This year promises to be an active one for traffic and billing systems in the cable network space, with vendors working to implement new systems at a number of major networks and gain new business through much improved software.
Much of this activity is being prompted by the desire to streamline operations and, consequently, costs, and at the same time boost ad revenue, says Scott Criley, CTO for the media business at Harris Broadcast, which has made a number of upgrades to its systems.
To tap into those imperatives, Harris has been adding several features to its traffic and billing systems, including tools to better monetize cross-platform content delivery, tighten integration with automation systems and generate live logs that allow programmers to better sell unused inventory closer to airtime.
“We are coming up to another election cycle and the ability to take political ads close to airtime is a very powerful revenue upside for networks,” Criley says.
The push to develop systems to pump up the bottom line at cable networks is also inspiring vendors to speed up the pace of innovation. “Our job is to help networks sweat more money out of their network and to open up opportunities for greater revenue,” says James Ackerman, executive chairman at Broadway Systems, which works with Fox News, TV One, BBC America and others.
Toward that end, the company has reorganized its operations to speed up product development and will be showing the new 7.0 version of its traffic and billing software at the 2014 NAB show in April in Las Vegas. “It is the fulfillment of three years of development work and includes some unbelievably cool things,” he says.
New tools and acquisitions have also produced a shift in the competitive landscape between vendors. Since acquiring VCI Solutions in 2010, WideOrbit has significantly expanded its market share of the cable network business.
“We’re not at the stage where we can announce client wins,” says Eric Mathewson, founder and CEO of WideOrbit. “But in terms of contracts that are already signed, we have gone from working with networks that have roughly 5% [of the cable network ad spend] to the point where we will have about 40% of the money by the end of 2015.”
SintecMedia has also made myriad acquisitions, including Argo Systems, StorerTV and most recently Pilat Media.

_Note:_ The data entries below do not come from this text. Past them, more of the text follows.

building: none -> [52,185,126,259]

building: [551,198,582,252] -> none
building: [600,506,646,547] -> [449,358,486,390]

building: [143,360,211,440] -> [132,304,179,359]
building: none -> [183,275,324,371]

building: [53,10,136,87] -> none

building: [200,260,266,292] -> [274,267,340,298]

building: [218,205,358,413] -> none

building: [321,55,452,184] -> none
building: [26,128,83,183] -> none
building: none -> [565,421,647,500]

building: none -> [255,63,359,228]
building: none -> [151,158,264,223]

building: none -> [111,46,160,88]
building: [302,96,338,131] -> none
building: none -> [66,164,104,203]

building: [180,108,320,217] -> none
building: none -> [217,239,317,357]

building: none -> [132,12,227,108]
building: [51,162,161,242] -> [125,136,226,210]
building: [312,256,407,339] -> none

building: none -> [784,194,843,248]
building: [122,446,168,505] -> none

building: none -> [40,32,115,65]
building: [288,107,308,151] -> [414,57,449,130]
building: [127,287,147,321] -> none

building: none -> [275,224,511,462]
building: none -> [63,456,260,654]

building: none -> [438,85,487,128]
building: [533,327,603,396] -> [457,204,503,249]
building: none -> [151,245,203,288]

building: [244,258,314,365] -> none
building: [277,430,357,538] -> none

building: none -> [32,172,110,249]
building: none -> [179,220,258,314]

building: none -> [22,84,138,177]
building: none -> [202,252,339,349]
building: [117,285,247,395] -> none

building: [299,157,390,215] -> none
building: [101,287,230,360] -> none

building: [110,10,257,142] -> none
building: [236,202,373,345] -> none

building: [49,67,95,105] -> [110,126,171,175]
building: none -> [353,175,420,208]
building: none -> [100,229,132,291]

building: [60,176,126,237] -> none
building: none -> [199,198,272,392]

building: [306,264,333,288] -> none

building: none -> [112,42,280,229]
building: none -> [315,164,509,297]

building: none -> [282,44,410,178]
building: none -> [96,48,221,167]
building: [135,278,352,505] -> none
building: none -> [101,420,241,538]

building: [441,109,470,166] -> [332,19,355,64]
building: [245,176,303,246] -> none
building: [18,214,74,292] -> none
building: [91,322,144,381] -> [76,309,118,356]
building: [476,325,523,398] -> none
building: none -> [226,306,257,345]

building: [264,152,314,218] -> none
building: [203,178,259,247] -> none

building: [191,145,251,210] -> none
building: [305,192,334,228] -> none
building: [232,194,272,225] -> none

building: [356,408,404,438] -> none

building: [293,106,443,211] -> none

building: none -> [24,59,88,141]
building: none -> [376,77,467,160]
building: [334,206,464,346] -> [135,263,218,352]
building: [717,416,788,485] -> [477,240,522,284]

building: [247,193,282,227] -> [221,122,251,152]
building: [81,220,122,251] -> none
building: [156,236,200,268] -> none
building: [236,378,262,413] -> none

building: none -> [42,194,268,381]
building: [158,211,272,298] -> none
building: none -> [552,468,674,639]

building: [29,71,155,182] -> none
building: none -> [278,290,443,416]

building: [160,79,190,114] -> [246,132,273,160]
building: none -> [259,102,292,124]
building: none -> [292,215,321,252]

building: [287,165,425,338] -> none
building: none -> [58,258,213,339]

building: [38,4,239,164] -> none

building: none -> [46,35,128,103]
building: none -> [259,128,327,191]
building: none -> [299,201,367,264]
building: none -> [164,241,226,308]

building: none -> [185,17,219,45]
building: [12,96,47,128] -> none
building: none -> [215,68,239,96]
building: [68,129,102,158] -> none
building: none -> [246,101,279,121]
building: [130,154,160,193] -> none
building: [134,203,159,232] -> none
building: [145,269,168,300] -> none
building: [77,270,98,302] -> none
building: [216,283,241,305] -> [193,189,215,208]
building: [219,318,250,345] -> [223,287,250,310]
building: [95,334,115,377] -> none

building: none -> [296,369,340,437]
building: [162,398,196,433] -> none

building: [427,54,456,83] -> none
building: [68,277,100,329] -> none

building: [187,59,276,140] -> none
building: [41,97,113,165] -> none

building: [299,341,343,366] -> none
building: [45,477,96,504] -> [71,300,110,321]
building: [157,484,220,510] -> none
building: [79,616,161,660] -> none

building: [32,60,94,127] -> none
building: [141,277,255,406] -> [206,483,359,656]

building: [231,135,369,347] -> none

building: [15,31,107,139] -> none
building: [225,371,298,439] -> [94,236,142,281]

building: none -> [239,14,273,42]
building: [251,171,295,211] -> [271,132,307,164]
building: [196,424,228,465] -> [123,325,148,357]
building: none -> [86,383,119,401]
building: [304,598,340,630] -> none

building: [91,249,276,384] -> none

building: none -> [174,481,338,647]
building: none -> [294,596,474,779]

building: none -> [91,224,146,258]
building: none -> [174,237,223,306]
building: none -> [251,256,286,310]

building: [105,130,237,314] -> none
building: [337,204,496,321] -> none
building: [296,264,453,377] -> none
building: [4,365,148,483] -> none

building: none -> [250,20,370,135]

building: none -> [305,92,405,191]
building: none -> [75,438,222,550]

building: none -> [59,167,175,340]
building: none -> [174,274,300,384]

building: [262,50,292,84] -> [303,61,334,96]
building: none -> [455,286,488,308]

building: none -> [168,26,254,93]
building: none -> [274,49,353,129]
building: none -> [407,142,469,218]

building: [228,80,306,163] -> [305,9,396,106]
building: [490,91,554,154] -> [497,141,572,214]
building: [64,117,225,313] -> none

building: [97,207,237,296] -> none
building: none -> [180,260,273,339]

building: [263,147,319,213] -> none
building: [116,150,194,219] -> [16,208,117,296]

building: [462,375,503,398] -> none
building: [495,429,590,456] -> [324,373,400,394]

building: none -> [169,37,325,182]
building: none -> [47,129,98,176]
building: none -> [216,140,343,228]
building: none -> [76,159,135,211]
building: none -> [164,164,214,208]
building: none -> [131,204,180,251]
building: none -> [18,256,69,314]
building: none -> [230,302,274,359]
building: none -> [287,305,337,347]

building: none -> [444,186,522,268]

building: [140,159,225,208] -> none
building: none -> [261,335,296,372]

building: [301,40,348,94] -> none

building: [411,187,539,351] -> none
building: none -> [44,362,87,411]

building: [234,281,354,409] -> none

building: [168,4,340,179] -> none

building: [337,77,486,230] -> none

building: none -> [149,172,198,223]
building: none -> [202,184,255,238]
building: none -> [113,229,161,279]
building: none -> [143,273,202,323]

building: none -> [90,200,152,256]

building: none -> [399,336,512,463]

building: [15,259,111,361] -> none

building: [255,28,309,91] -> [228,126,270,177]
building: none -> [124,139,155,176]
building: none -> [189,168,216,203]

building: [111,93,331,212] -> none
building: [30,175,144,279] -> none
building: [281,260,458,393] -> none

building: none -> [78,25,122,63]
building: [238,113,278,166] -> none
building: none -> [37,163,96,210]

Geoff Nagel, VP of go to market strategy for North America explains that Sintec Argo systems provided them with a solution for tracking affiliate fee revenue and that
the acquisitions have helped them improve the features of the upcoming release of On Air 4.0.
“We have really focused on efficiency, streamlining the process, revamping the UI [user interface] and allowing operators to personalize their screens,” Nagel says.
That has paid off with a deal to deploy their systems at the Fox entertainment networks, along with their ongoing work with NBCUniversal, where they have deployed their systems at five networks.
AUTOMATING THE AGENCIES
Just as broadcasters and cable networks are looking to streamline their traffic and billing operations, software vendors have been automating workflows at ad agencies. “We’ve been working to automate processes that in the past could have taken several days,” says Michelle Clayton, account director of professional services for Mediaocean, which has some 80,000 users at ad agencies around the world.
As part of that effort, Mediaocean launched its Optica system, which uses Comcast AdDelivery’s fiber infrastructure to deliver ads, in May 2013, then launched its Connect platform this past December.
Connect is designed to be an open platform that streamlines the buying process by allowing the various systems used by different agencies to better communicate with each other, Clayton says. “Every agency is going to use their preferred tech partners but Connect creates a hub” for working with those different companies and systems, she says.